Köln – Ralf Schmidt, 33, sitzt am Tisch und schüttelt angewidert den Kopf. „Ekelhaft ist das, furchtbar, wie die sich in die Seelen der Kinder schleichen.“ Der Lockenkopf ist ein Kölner Junge, großgeworden „im berüchtigten Blumenberg-Ghetto“ des Stadtteils Chorweiler, wie er sagt. Einer von der Straße halt, der sich wehren könne, wenn es hart auf hart kommt. Schmidt (Name geändert) nimmt sein Handy vom Tisch und zeigt, was ihn umtreibt. Ein Video mit einem Pädokriminellen, den er und ein Freund gefilmt und enttarnt haben - ausgerüstet mit einer Bodycam an der Schulter.

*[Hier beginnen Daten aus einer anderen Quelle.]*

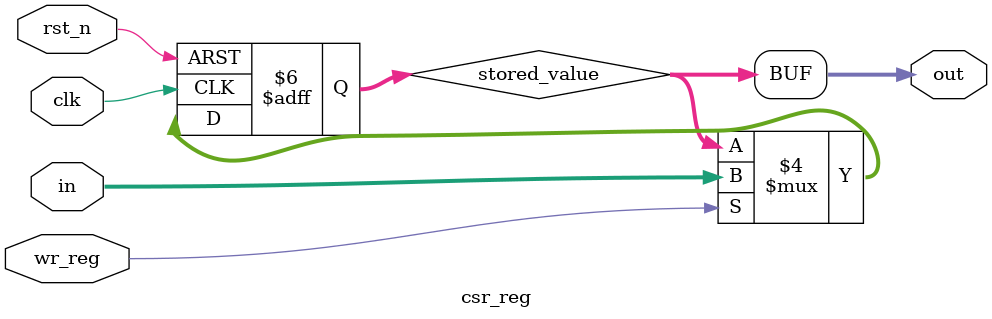
<source format=v>
module csr_reg #(
    parameter [31:0] rst_value = 32'b0
) (
    input clk,
    input rst_n,

    input [31:0] in,
    input wr_reg,

    output [31:0] out
);

    reg [31:0] stored_value;

    always @(negedge clk or negedge rst_n) begin
        if (!rst_n) stored_value <= rst_value;
        else if (wr_reg) stored_value <= in;
        else stored_value <= stored_value;
    end

    assign out = stored_value;

endmodule

</source>
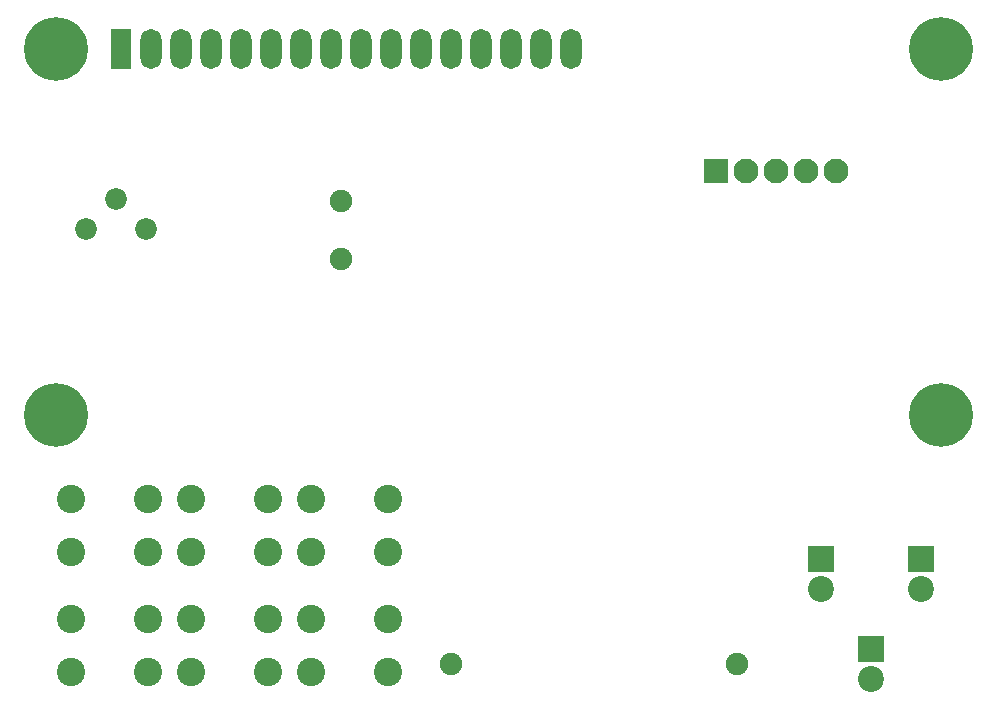
<source format=gbs>
G04 #@! TF.FileFunction,Soldermask,Bot*
%FSLAX46Y46*%
G04 Gerber Fmt 4.6, Leading zero omitted, Abs format (unit mm)*
G04 Created by KiCad (PCBNEW 4.0.7) date 11/26/17 13:54:13*
%MOMM*%
%LPD*%
G01*
G04 APERTURE LIST*
%ADD10C,0.100000*%
%ADD11C,1.900000*%
%ADD12C,2.400000*%
%ADD13R,1.800000X3.400000*%
%ADD14O,1.800000X3.400000*%
%ADD15C,5.400000*%
%ADD16R,2.200000X2.200000*%
%ADD17C,2.200000*%
%ADD18R,2.100000X2.100000*%
%ADD19C,2.100000*%
%ADD20C,1.840000*%
G04 APERTURE END LIST*
D10*
D11*
X142680000Y-125720000D03*
X166880000Y-125720000D03*
D12*
X110490000Y-126420000D03*
X110490000Y-121920000D03*
X116990000Y-126420000D03*
X116990000Y-121920000D03*
D11*
X133350000Y-91440000D03*
X133350000Y-86560000D03*
D13*
X114680000Y-73620000D03*
D14*
X117220000Y-73620000D03*
X119760000Y-73620000D03*
X122300000Y-73620000D03*
X124840000Y-73620000D03*
X127380000Y-73620000D03*
X129920000Y-73620000D03*
X132460000Y-73620000D03*
X135000000Y-73620000D03*
X137540000Y-73620000D03*
X140080000Y-73620000D03*
X142620000Y-73620000D03*
X145160000Y-73620000D03*
X147700000Y-73620000D03*
X150240000Y-73620000D03*
X152780000Y-73620000D03*
D15*
X109180000Y-73620000D03*
X109180000Y-104620000D03*
X184180000Y-73620000D03*
X184180000Y-104620000D03*
D16*
X178230000Y-124460000D03*
D17*
X178230000Y-127000000D03*
D16*
X173990000Y-116840000D03*
D17*
X173990000Y-119380000D03*
D16*
X182450000Y-116840000D03*
D17*
X182450000Y-119380000D03*
D12*
X110490000Y-116260000D03*
X110490000Y-111760000D03*
X116990000Y-116260000D03*
X116990000Y-111760000D03*
X120650000Y-116260000D03*
X120650000Y-111760000D03*
X127150000Y-116260000D03*
X127150000Y-111760000D03*
X120650000Y-126420000D03*
X120650000Y-121920000D03*
X127150000Y-126420000D03*
X127150000Y-121920000D03*
X130810000Y-126420000D03*
X130810000Y-121920000D03*
X137310000Y-126420000D03*
X137310000Y-121920000D03*
X130810000Y-116260000D03*
X130810000Y-111760000D03*
X137310000Y-116260000D03*
X137310000Y-111760000D03*
D18*
X165100000Y-84000000D03*
D19*
X167640000Y-84000000D03*
X170180000Y-84000000D03*
X172720000Y-84000000D03*
X175260000Y-84000000D03*
D20*
X111760000Y-88900000D03*
X114300000Y-86360000D03*
X116840000Y-88900000D03*
M02*

</source>
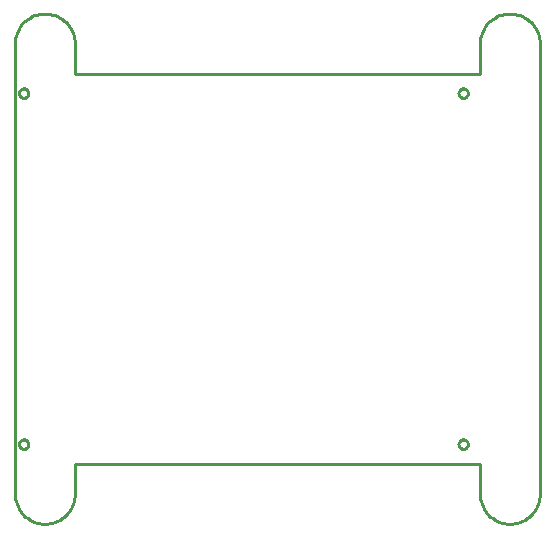
<source format=gbr>
G04 EAGLE Gerber RS-274X export*
G75*
%MOMM*%
%FSLAX34Y34*%
%LPD*%
%IN*%
%IPPOS*%
%AMOC8*
5,1,8,0,0,1.08239X$1,22.5*%
G01*
%ADD10C,0.254000*%


D10*
X0Y-25400D02*
X97Y-27614D01*
X386Y-29811D01*
X865Y-31974D01*
X1532Y-34087D01*
X2380Y-36135D01*
X3403Y-38100D01*
X4594Y-39969D01*
X5942Y-41727D01*
X7440Y-43361D01*
X9073Y-44858D01*
X10831Y-46206D01*
X12700Y-47397D01*
X14666Y-48420D01*
X16713Y-49268D01*
X18826Y-49935D01*
X20989Y-50414D01*
X23186Y-50703D01*
X25400Y-50800D01*
X27614Y-50703D01*
X29811Y-50414D01*
X31974Y-49935D01*
X34087Y-49268D01*
X36135Y-48420D01*
X38100Y-47397D01*
X39969Y-46206D01*
X41727Y-44858D01*
X43361Y-43361D01*
X44858Y-41727D01*
X46206Y-39969D01*
X47397Y-38100D01*
X48420Y-36135D01*
X49268Y-34087D01*
X49935Y-31974D01*
X50414Y-29811D01*
X50703Y-27614D01*
X50800Y-25400D01*
X50800Y0D01*
X393700Y0D01*
X393700Y-25400D01*
X393797Y-27614D01*
X394086Y-29811D01*
X394565Y-31974D01*
X395232Y-34087D01*
X396080Y-36135D01*
X397103Y-38100D01*
X398294Y-39969D01*
X399642Y-41727D01*
X401140Y-43361D01*
X402773Y-44858D01*
X404531Y-46206D01*
X406400Y-47397D01*
X408366Y-48420D01*
X410413Y-49268D01*
X412526Y-49935D01*
X414689Y-50414D01*
X416886Y-50703D01*
X419100Y-50800D01*
X421314Y-50703D01*
X423511Y-50414D01*
X425674Y-49935D01*
X427787Y-49268D01*
X429835Y-48420D01*
X431800Y-47397D01*
X433669Y-46206D01*
X435427Y-44858D01*
X437061Y-43361D01*
X438558Y-41727D01*
X439906Y-39969D01*
X441097Y-38100D01*
X442120Y-36135D01*
X442968Y-34087D01*
X443635Y-31974D01*
X444114Y-29811D01*
X444403Y-27614D01*
X444500Y-25400D01*
X444500Y355600D01*
X444403Y357814D01*
X444114Y360011D01*
X443635Y362174D01*
X442968Y364287D01*
X442120Y366335D01*
X441097Y368300D01*
X439906Y370169D01*
X438558Y371927D01*
X437061Y373561D01*
X435427Y375058D01*
X433669Y376406D01*
X431800Y377597D01*
X429835Y378620D01*
X427787Y379468D01*
X425674Y380135D01*
X423511Y380614D01*
X421314Y380903D01*
X419100Y381000D01*
X416886Y380903D01*
X414689Y380614D01*
X412526Y380135D01*
X410413Y379468D01*
X408366Y378620D01*
X406400Y377597D01*
X404531Y376406D01*
X402773Y375058D01*
X401140Y373561D01*
X399642Y371927D01*
X398294Y370169D01*
X397103Y368300D01*
X396080Y366335D01*
X395232Y364287D01*
X394565Y362174D01*
X394086Y360011D01*
X393797Y357814D01*
X393700Y355600D01*
X393700Y330200D01*
X50800Y330200D01*
X50800Y355600D01*
X50703Y357814D01*
X50414Y360011D01*
X49935Y362174D01*
X49268Y364287D01*
X48420Y366335D01*
X47397Y368300D01*
X46206Y370169D01*
X44858Y371927D01*
X43361Y373561D01*
X41727Y375058D01*
X39969Y376406D01*
X38100Y377597D01*
X36135Y378620D01*
X34087Y379468D01*
X31974Y380135D01*
X29811Y380614D01*
X27614Y380903D01*
X25400Y381000D01*
X23186Y380903D01*
X20989Y380614D01*
X18826Y380135D01*
X16713Y379468D01*
X14666Y378620D01*
X12700Y377597D01*
X10831Y376406D01*
X9073Y375058D01*
X7440Y373561D01*
X5942Y371927D01*
X4594Y370169D01*
X3403Y368300D01*
X2380Y366335D01*
X1532Y364287D01*
X865Y362174D01*
X386Y360011D01*
X97Y357814D01*
X0Y355600D01*
X0Y-25400D01*
X7358Y20510D02*
X6838Y20442D01*
X6331Y20306D01*
X5847Y20105D01*
X5393Y19843D01*
X4977Y19524D01*
X4606Y19153D01*
X4287Y18737D01*
X4025Y18283D01*
X3824Y17799D01*
X3688Y17292D01*
X3620Y16772D01*
X3620Y16248D01*
X3688Y15728D01*
X3824Y15221D01*
X4025Y14737D01*
X4287Y14283D01*
X4606Y13867D01*
X4977Y13496D01*
X5393Y13177D01*
X5847Y12915D01*
X6331Y12714D01*
X6838Y12578D01*
X7358Y12510D01*
X7882Y12510D01*
X8402Y12578D01*
X8909Y12714D01*
X9393Y12915D01*
X9847Y13177D01*
X10263Y13496D01*
X10634Y13867D01*
X10953Y14283D01*
X11215Y14737D01*
X11416Y15221D01*
X11552Y15728D01*
X11620Y16248D01*
X11620Y16772D01*
X11552Y17292D01*
X11416Y17799D01*
X11215Y18283D01*
X10953Y18737D01*
X10634Y19153D01*
X10263Y19524D01*
X9847Y19843D01*
X9393Y20105D01*
X8909Y20306D01*
X8402Y20442D01*
X7882Y20510D01*
X7358Y20510D01*
X7358Y317690D02*
X6838Y317622D01*
X6331Y317486D01*
X5847Y317285D01*
X5393Y317023D01*
X4977Y316704D01*
X4606Y316333D01*
X4287Y315917D01*
X4025Y315463D01*
X3824Y314979D01*
X3688Y314472D01*
X3620Y313952D01*
X3620Y313428D01*
X3688Y312908D01*
X3824Y312401D01*
X4025Y311917D01*
X4287Y311463D01*
X4606Y311047D01*
X4977Y310676D01*
X5393Y310357D01*
X5847Y310095D01*
X6331Y309894D01*
X6838Y309758D01*
X7358Y309690D01*
X7882Y309690D01*
X8402Y309758D01*
X8909Y309894D01*
X9393Y310095D01*
X9847Y310357D01*
X10263Y310676D01*
X10634Y311047D01*
X10953Y311463D01*
X11215Y311917D01*
X11416Y312401D01*
X11552Y312908D01*
X11620Y313428D01*
X11620Y313952D01*
X11552Y314472D01*
X11416Y314979D01*
X11215Y315463D01*
X10953Y315917D01*
X10634Y316333D01*
X10263Y316704D01*
X9847Y317023D01*
X9393Y317285D01*
X8909Y317486D01*
X8402Y317622D01*
X7882Y317690D01*
X7358Y317690D01*
X379468Y20510D02*
X378948Y20442D01*
X378441Y20306D01*
X377957Y20105D01*
X377503Y19843D01*
X377087Y19524D01*
X376716Y19153D01*
X376397Y18737D01*
X376135Y18283D01*
X375934Y17799D01*
X375798Y17292D01*
X375730Y16772D01*
X375730Y16248D01*
X375798Y15728D01*
X375934Y15221D01*
X376135Y14737D01*
X376397Y14283D01*
X376716Y13867D01*
X377087Y13496D01*
X377503Y13177D01*
X377957Y12915D01*
X378441Y12714D01*
X378948Y12578D01*
X379468Y12510D01*
X379992Y12510D01*
X380512Y12578D01*
X381019Y12714D01*
X381503Y12915D01*
X381957Y13177D01*
X382373Y13496D01*
X382744Y13867D01*
X383063Y14283D01*
X383325Y14737D01*
X383526Y15221D01*
X383662Y15728D01*
X383730Y16248D01*
X383730Y16772D01*
X383662Y17292D01*
X383526Y17799D01*
X383325Y18283D01*
X383063Y18737D01*
X382744Y19153D01*
X382373Y19524D01*
X381957Y19843D01*
X381503Y20105D01*
X381019Y20306D01*
X380512Y20442D01*
X379992Y20510D01*
X379468Y20510D01*
X379468Y317690D02*
X378948Y317622D01*
X378441Y317486D01*
X377957Y317285D01*
X377503Y317023D01*
X377087Y316704D01*
X376716Y316333D01*
X376397Y315917D01*
X376135Y315463D01*
X375934Y314979D01*
X375798Y314472D01*
X375730Y313952D01*
X375730Y313428D01*
X375798Y312908D01*
X375934Y312401D01*
X376135Y311917D01*
X376397Y311463D01*
X376716Y311047D01*
X377087Y310676D01*
X377503Y310357D01*
X377957Y310095D01*
X378441Y309894D01*
X378948Y309758D01*
X379468Y309690D01*
X379992Y309690D01*
X380512Y309758D01*
X381019Y309894D01*
X381503Y310095D01*
X381957Y310357D01*
X382373Y310676D01*
X382744Y311047D01*
X383063Y311463D01*
X383325Y311917D01*
X383526Y312401D01*
X383662Y312908D01*
X383730Y313428D01*
X383730Y313952D01*
X383662Y314472D01*
X383526Y314979D01*
X383325Y315463D01*
X383063Y315917D01*
X382744Y316333D01*
X382373Y316704D01*
X381957Y317023D01*
X381503Y317285D01*
X381019Y317486D01*
X380512Y317622D01*
X379992Y317690D01*
X379468Y317690D01*
M02*

</source>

„Guten Abend, wir stellen in zwei Minuten einen Pädophilen, der im Internet gesagt hat, dass er Oralsex mit einer Zwölfjährigen hatte. Und jetzt will er sich wieder mit einer Zwölfjährigen treffen, zum Analsex. Der Mann steht aktuell vor der Tür und wir werden ihn jetzt ansprechen“, sagt Schmidt der Polizei, die er gerade angerufen hat. Er wirkt ruhig und routiniert, geduldig und detailliert beantwortet er die noch offenen Fragen der Beamtin. „Wie geht’s dir? Du wolltest dich mit meiner Cousine treffen“, spricht Schmidt anschließend den Mann an, den er zuvor beobachtet hatte. Als der leugnet, zeigt der Kölner ihm sein Handy: „Hier, das ist doch dein Profil, das bist doch du.“ Der Mann scheint in Panik zu geraten, seine Augen suchen nach Hilfe. „Nein, nein, der sieht mir nur ähnlich“, sagt er.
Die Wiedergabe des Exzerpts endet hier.